%%
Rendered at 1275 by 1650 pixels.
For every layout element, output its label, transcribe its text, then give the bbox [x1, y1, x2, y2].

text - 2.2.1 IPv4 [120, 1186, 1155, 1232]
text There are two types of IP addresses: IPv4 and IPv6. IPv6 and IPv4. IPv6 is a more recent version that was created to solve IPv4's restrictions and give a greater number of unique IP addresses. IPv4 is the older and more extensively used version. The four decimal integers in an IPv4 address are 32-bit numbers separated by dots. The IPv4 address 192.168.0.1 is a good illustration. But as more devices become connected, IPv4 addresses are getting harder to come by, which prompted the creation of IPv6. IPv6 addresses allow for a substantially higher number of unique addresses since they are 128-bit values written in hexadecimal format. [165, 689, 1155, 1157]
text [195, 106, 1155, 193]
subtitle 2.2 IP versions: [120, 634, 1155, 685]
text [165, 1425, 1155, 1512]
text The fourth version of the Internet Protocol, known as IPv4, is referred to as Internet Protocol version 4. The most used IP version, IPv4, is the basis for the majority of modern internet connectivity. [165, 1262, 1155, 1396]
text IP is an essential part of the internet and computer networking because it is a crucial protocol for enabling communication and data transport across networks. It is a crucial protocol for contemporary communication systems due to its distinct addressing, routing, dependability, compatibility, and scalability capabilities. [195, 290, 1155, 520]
%%
_To-do item_
Please restate the data word for word, every record included.

_Exercise answer_
Rendered at 1275 by 1650 pixels.
For every layout element, output its label, transcribe its text, then give the bbox [x1, y1, x2, y2].

text - 2.2.1 IPv4 [120, 1186, 1155, 1232]
text There are two types of IP addresses: IPv4 and IPv6. IPv6 and IPv4. IPv6 is a more recent version that was created to solve IPv4's restrictions and give a greater number of unique IP addresses. IPv4 is the older and more extensively used version. The four decimal integers in an IPv4 address are 32-bit numbers separated by dots. The IPv4 address 192.168.0.1 is a good illustration. But as more devices become connected, IPv4 addresses are getting harder to come by, which prompted the creation of IPv6. IPv6 addresses allow for a substantially higher number of unique addresses since they are 128-bit values written in hexadecimal format. [165, 689, 1155, 1157]
text [195, 106, 1155, 193]
subtitle 2.2 IP versions: [120, 634, 1155, 685]
text [165, 1425, 1155, 1512]
text The fourth version of the Internet Protocol, known as IPv4, is referred to as Internet Protocol version 4. The most used IP version, IPv4, is the basis for the majority of modern internet connectivity. [165, 1262, 1155, 1396]
text IP is an essential part of the internet and computer networking because it is a crucial protocol for enabling communication and data transport across networks. It is a crucial protocol for contemporary communication systems due to its distinct addressing, routing, dependability, compatibility, and scalability capabilities. [195, 290, 1155, 520]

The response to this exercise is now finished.